▶ _PASSAGE_
************

In Maggiore Bakery, Inc. v. Esperdy, 238 F. Supp. 374 (S.D.N.Y. 1964), the procedure for considering visa petitions was found essentially, fair and not subject to the procedural requirements of the Administrative Procedure Act. Judicial review of denial of preference visa classification is limited to whether the denial was an abuse of discretion. Mamengo v. INS, 446 F. 2d 51 (9th Cir. 1971); Suh v. Rosenberg, 437 F.2d 1098 (9th Cir. 1971); Asuncion v. District Director, 427 F. 2d 523 (9th Cir. 1970); Pizarro v. District Director, 415 F. 2d 481 (9th Cir. 1969). Spata v. INS, 442 F. 2d 1013 (2d Cir. 1971), cert. denied, 404 U.S. 857 (1971), upheld a refusal to postpone the expulsion of a sixth preference alien for whom a visa number was not then available.

************

▶ _TASK TO COMPLETE_
Reproduce word for word the part of the visa passage that starts at "In Maggiore Bakery, Inc." and ends at "not then available.". The data below come from a separate source, unrelated to the visa passage.

▶ _DATASET EXTRACT_
************

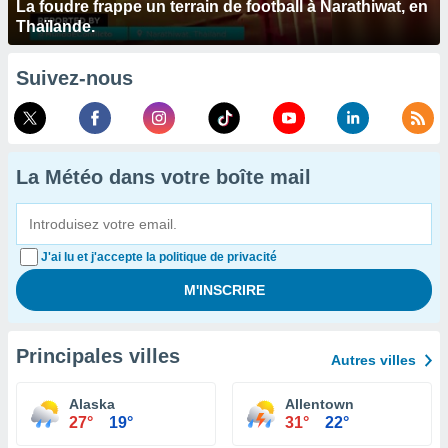
La foudre frappe un terrain de football à Narathiwat, en
Thaïlande.
Suivez-nous
La Météo dans votre boîte mail
J'ai lu et j'accepte la politique de privacité
Principales villes
Autres villes
Alaska
Allentown
27°
19°
31°
22°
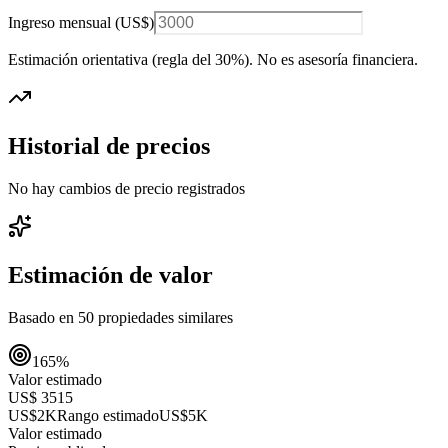
Ingreso mensual (
US$
)
Estimación orientativa (regla del 30%
). No es asesoría financiera.
Historial de precios
No hay cambios de precio registrados
Estimación de valor
Basado en
50
propiedades similares
165
%
Valor estimado
US$ 3515
US$2K
Rango estimado
US$5K
Valor estimado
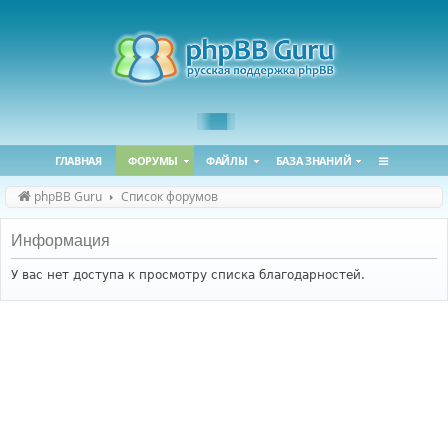
ГЛАВНАЯ
ФОРУМЫ
ФАЙЛЫ
БАЗА ЗНАНИЙ
phpBB Guru
Список форумов
Информация
У вас нет доступа к просмотру списка благодарностей.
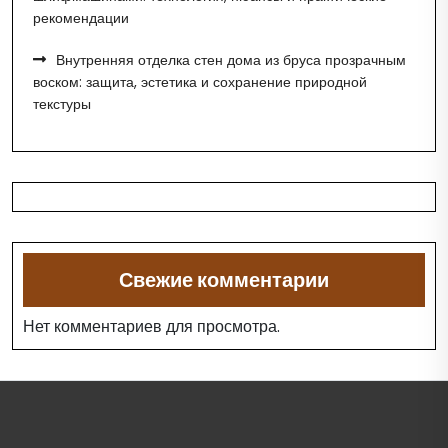
рекомендации
Внутренняя отделка стен дома из бруса прозрачным
воском: защита, эстетика и сохранение природной
текстуры
Свежие комментарии
Нет комментариев для просмотра.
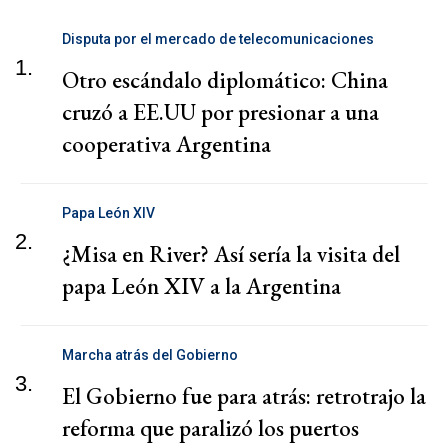
Disputa por el mercado de telecomunicaciones
1.
Otro escándalo diplomático: China
cruzó a EE.UU por presionar a una
cooperativa Argentina
Papa León XIV
2.
¿Misa en River? Así sería la visita del
papa León XIV a la Argentina
Marcha atrás del Gobierno
3.
El Gobierno fue para atrás: retrotrajo la
reforma que paralizó los puertos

************

▶ _SOLUTION TO THE EXERCISE_
In Maggiore Bakery, Inc. v. Esperdy, 238 F. Supp. 374 (S.D.N.Y. 1964), the procedure for considering visa petitions was found essentially, fair and not subject to the procedural requirements of the Administrative Procedure Act. Judicial review of denial of preference visa classification is limited to whether the denial was an abuse of discretion. Mamengo v. INS, 446 F. 2d 51 (9th Cir. 1971); Suh v. Rosenberg, 437 F.2d 1098 (9th Cir. 1971); Asuncion v. District Director, 427 F. 2d 523 (9th Cir. 1970); Pizarro v. District Director, 415 F. 2d 481 (9th Cir. 1969). Spata v. INS, 442 F. 2d 1013 (2d Cir. 1971), cert. denied, 404 U.S. 857 (1971), upheld a refusal to postpone the expulsion of a sixth preference alien for whom a visa number was not then available.